There’s also the converse problem of a DLL being loaded into a process after it has already created a bunch of threads. When that happens, the DLL has missed out on the DLL_PROCESS_ATTACH notifications for the threads that already exist. If any of those threads call into the library, they will find that there is no pre-created fiber for them, and that the thread may not already have been converted to a fiber.

There’s also the converse to the converse, which is that when the DLL is unloaded, it has to destroy the per-thread fibers that it had created (can be done, but takes work), and somehow de-fiber-ize all the threads that it has pre-emptively converted to fibers (not really possible).

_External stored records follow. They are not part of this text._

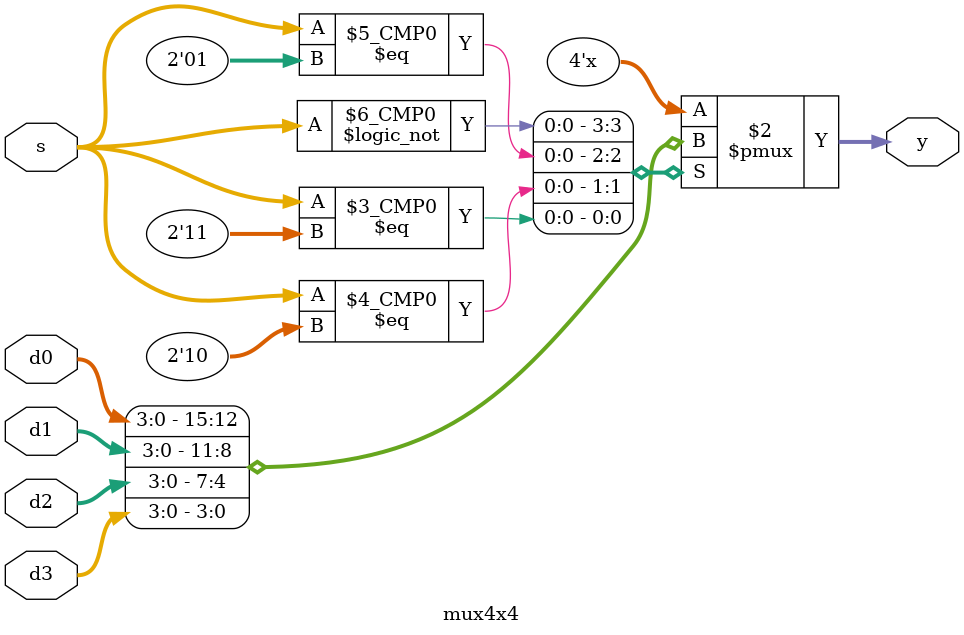
<source format=v>
module mux4x4 (
	input [3:0] d0,
	input [3:0] d1,
	input [3:0] d2,
	input [3:0] d3,
	input [1:0] s,
	output reg [3:0] y
	);
	always @(*)
		case (s)
			0: y = d0;
			1: y = d1;
			2: y = d2;
			3: y = d3;
		endcase
endmodule
</source>
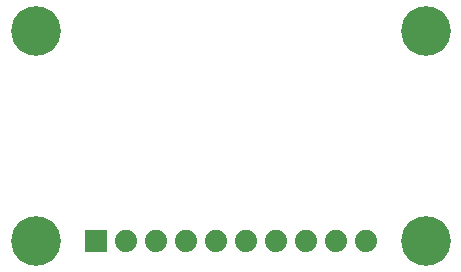
<source format=gbr>
G04 EAGLE Gerber RS-274X export*
G75*
%MOMM*%
%FSLAX34Y34*%
%LPD*%
%INSoldermask Bottom*%
%IPPOS*%
%AMOC8*
5,1,8,0,0,1.08239X$1,22.5*%
G01*
%ADD10R,1.879600X1.879600*%
%ADD11C,1.879600*%
%ADD12C,4.203200*%


D10*
X-114300Y-88900D03*
D11*
X-88900Y-88900D03*
X-63500Y-88900D03*
X-38100Y-88900D03*
X-12700Y-88900D03*
X12700Y-88900D03*
X38100Y-88900D03*
X63500Y-88900D03*
X88900Y-88900D03*
X114300Y-88900D03*
D12*
X165100Y-88900D03*
X165100Y88900D03*
X-165100Y88900D03*
X-165100Y-88900D03*
M02*

</source>
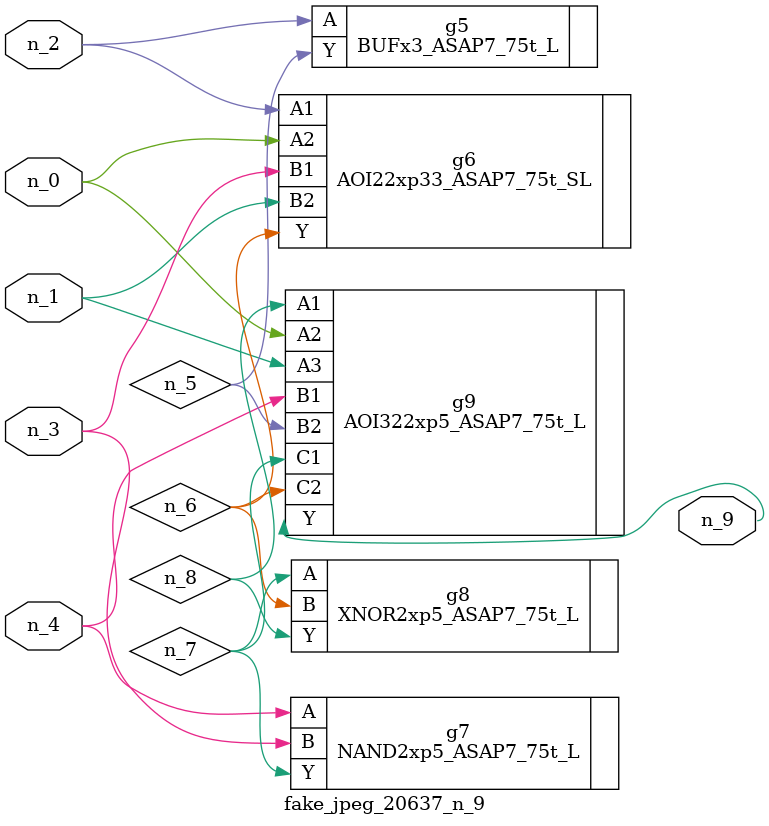
<source format=v>
module fake_jpeg_20637_n_9 (n_3, n_2, n_1, n_0, n_4, n_9);

input n_3;
input n_2;
input n_1;
input n_0;
input n_4;

output n_9;

wire n_8;
wire n_6;
wire n_5;
wire n_7;

BUFx3_ASAP7_75t_L g5 ( 
.A(n_2),
.Y(n_5)
);

AOI22xp33_ASAP7_75t_SL g6 ( 
.A1(n_2),
.A2(n_0),
.B1(n_3),
.B2(n_1),
.Y(n_6)
);

NAND2xp5_ASAP7_75t_L g7 ( 
.A(n_4),
.B(n_3),
.Y(n_7)
);

XNOR2xp5_ASAP7_75t_L g8 ( 
.A(n_7),
.B(n_6),
.Y(n_8)
);

AOI322xp5_ASAP7_75t_L g9 ( 
.A1(n_8),
.A2(n_0),
.A3(n_1),
.B1(n_4),
.B2(n_5),
.C1(n_7),
.C2(n_6),
.Y(n_9)
);


endmodule
</source>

Which leads to the biggest problem of this design: The code converts the thread to a fiber inside its DLL_PROCESS_ATTACH handler. Converting a thread to a fiber has observable effects to the application, and it’s not something that libraries should be doing. It’s a case of making changes to something that isn’t yours.

Converting a thread to a fiber has an observable effect, because the application itself may call ConvertThreadToFiber as the very first thing in its thread procedure, and the call will fail with ERROR_ALREADY_FIBER. At this point the application is confused. It created a brand new thread, and the thread is already a fiber? Calling ConvertThreadToFiber provides a value that can be obtained by calling GetFiberData. If the thread is already a fiber, then the application has no way of passing information to the fiber via its fiber data.

It’s not out of the question that the application never checks whether ConvertThreadToFiber succeeded, because “This is my thread. I just created it. I can surely convert it to a fiber!” In that case, it gets a fiber handle of nullptr and will probably crash when it tries to switch to it.

If you’re lucky and the application does check the result of ConvertThreadToFiber, it will probably start reporting errors to the user of the form “Could not reverse the polarity of the widget. The current thread has already been converted to a fiber.” Which is an error message pretty much guaranteed to create confusing and is likely to cost the application’s vendor a support call.

You could try to say that applications which use your library must be prepared for the possibility that their threads have already been converted to fibers by the time they run, and while it’s possible that applications can enforce that rule within their own code, they probably won’t be able to enforce that rule with code that runs in the same process, but which is not directly under their control.

For example, I have a vague recollection (which could very well be a false memory) that the WinINet system DLL used fibers at one point, and if your library had a rule that applications must be ready to find fibers pre-created on freshly-created threads, that application couldn’t use both your library and WinINet (say).

Okay, so I laid out the problems with this proposed design. Next time, we’ll look at one solution.

4 comments

Discussion is closed. Login to edit/delete existing comments.

Jonathan Duncan June 2, 2020

Shouldnt the library create its own thread/pool and just offload work to that, either switching to an async api or pretending to be a synchronous api by waiting for the async work to complete.
- Raymond Chen Author June 2, 2020
  
  The function may perform operations with thread affinity. There are the obvious ones, like manipulating UI objects and asynchronous I/O, but also subtle ones like impersonation, locale, language settings, I/O completion port saturation…
紅樓鍮 June 2, 2020

Why don’t they ask the calling code for a fiber via a function parameter?
Joshua Hudson June 1, 2020

Every time I look at fibers I think maybe that’ll be useful sometime. With good async I/O it probably will be. But can’t use it in managed languages so what’s the point investigating as it won’t make production.

You can grow the stack at create time with ConvertThreadToFiber/ConvertFiberToThread, but please don’t. In the rare case of writing a native library with a worker thread I usually bother to give it a tiny stack. (I’ve been assuming 24k for kernel32 functions and worker threads rarely need to call anything else).